_WHAT YOU WILL DO_
How do the lines below between the ones holding "M266 1356 217" and "M3 743 30 773", inclusive, read? Give them again exactly, with no other lines.
----
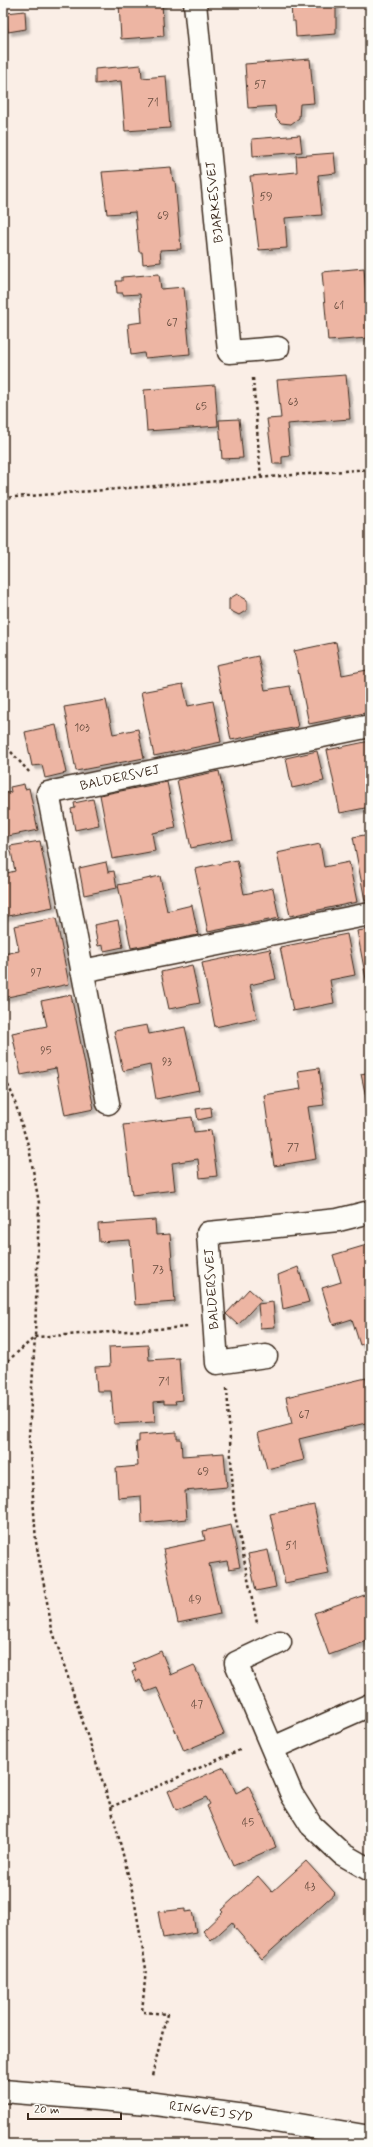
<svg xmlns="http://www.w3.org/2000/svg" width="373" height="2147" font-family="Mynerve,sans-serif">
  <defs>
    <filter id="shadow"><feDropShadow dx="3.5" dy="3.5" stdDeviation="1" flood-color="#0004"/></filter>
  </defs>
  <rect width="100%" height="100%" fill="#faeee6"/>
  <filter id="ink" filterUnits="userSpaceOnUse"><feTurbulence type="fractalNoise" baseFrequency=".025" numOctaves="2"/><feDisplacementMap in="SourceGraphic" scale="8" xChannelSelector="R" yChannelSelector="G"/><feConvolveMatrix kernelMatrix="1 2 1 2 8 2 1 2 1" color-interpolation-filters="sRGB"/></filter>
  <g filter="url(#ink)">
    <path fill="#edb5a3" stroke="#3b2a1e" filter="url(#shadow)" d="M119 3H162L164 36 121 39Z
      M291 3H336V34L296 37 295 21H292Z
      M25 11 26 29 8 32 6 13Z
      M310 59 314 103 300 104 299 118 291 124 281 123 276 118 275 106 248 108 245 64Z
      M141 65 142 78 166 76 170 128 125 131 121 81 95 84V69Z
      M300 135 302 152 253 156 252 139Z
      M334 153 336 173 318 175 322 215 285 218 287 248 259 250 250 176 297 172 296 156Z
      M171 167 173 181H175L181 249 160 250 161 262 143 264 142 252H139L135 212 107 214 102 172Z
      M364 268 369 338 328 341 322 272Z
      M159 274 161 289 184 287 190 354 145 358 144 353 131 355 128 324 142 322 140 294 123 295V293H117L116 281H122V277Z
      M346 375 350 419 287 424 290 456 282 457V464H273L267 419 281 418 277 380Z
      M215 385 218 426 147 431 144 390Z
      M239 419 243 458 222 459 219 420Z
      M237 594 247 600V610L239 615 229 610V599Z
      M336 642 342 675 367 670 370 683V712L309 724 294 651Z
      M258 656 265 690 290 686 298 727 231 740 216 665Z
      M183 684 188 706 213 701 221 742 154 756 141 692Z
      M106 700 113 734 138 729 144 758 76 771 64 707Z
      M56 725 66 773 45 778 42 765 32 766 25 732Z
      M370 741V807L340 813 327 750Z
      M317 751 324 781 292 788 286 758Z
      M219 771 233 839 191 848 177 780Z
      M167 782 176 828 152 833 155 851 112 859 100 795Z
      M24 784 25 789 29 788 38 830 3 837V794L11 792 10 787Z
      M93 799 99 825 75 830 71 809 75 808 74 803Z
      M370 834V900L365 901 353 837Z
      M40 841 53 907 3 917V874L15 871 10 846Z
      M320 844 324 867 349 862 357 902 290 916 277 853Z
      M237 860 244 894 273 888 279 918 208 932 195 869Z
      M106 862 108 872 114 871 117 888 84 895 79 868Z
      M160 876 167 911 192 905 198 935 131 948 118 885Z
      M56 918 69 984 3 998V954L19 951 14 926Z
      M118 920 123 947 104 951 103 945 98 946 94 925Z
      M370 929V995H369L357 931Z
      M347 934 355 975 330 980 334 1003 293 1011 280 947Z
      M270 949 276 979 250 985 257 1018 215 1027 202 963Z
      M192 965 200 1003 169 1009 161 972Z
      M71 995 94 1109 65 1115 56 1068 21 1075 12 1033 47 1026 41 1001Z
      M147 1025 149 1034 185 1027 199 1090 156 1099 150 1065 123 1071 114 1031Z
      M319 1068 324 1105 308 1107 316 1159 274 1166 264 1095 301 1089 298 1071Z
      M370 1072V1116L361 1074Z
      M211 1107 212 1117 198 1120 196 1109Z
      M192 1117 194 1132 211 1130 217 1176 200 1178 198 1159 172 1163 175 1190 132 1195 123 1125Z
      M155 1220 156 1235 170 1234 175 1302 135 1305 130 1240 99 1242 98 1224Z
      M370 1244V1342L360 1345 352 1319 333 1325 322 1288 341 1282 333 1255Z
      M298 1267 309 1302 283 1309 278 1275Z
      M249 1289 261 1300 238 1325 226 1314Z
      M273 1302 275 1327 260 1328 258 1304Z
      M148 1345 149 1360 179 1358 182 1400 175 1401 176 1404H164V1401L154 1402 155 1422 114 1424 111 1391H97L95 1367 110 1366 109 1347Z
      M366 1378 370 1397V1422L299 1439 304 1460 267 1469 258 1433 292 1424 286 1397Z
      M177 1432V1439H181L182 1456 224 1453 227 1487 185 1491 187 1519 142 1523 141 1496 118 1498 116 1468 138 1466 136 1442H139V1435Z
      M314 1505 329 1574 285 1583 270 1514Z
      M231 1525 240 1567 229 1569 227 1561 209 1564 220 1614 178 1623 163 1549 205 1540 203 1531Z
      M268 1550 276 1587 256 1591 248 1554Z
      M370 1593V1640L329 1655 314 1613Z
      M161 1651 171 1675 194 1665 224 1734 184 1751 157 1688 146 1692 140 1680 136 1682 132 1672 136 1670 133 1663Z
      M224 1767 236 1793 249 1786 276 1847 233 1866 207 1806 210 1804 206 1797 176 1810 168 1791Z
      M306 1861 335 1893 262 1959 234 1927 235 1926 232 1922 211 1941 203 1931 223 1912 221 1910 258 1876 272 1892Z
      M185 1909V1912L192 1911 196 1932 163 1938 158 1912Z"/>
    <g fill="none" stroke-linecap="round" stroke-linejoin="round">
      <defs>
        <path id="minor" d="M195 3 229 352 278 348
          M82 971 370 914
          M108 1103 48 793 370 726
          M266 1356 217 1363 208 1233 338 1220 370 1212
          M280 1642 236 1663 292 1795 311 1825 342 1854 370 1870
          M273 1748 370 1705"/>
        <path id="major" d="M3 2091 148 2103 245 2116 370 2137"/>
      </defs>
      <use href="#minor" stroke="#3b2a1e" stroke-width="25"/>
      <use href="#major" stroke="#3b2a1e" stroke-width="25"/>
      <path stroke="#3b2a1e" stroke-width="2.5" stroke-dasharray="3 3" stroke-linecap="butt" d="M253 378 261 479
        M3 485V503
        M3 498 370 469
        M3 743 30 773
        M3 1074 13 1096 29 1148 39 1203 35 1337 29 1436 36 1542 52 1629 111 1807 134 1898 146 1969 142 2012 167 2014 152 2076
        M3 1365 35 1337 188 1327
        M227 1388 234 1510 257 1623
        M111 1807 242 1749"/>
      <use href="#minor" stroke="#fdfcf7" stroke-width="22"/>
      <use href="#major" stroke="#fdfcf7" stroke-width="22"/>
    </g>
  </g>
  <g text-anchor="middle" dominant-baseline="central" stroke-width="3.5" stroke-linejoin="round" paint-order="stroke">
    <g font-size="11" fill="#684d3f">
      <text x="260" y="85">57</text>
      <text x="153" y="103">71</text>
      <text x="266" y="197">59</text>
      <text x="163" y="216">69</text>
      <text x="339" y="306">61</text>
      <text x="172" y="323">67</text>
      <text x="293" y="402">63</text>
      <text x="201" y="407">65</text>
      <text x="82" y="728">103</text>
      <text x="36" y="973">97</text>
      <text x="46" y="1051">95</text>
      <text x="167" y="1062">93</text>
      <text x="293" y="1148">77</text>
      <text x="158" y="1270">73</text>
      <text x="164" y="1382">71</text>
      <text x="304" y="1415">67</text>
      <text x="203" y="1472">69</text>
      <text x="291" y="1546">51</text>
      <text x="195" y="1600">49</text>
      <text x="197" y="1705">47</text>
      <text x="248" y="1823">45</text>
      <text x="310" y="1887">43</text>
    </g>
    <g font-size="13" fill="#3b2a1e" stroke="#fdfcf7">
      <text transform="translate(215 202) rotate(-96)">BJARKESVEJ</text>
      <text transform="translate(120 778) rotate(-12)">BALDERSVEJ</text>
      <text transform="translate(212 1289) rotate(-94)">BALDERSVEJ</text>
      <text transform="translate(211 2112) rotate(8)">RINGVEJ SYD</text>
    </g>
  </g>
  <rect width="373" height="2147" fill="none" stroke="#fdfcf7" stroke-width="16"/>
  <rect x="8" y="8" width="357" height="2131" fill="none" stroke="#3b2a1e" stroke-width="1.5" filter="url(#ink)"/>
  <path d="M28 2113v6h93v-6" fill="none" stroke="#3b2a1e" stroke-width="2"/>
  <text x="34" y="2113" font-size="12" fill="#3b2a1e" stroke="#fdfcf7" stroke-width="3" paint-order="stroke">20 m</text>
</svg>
----
_OUTPUT FOR THIS TASK_
          M266 1356 217 1363 208 1233 338 1220 370 1212
          M280 1642 236 1663 292 1795 311 1825 342 1854 370 1870
          M273 1748 370 1705"/>
        <path id="major" d="M3 2091 148 2103 245 2116 370 2137"/>
      </defs>
      <use href="#minor" stroke="#3b2a1e" stroke-width="25"/>
      <use href="#major" stroke="#3b2a1e" stroke-width="25"/>
      <path stroke="#3b2a1e" stroke-width="2.5" stroke-dasharray="3 3" stroke-linecap="butt" d="M253 378 261 479
        M3 485V503
        M3 498 370 469
        M3 743 30 773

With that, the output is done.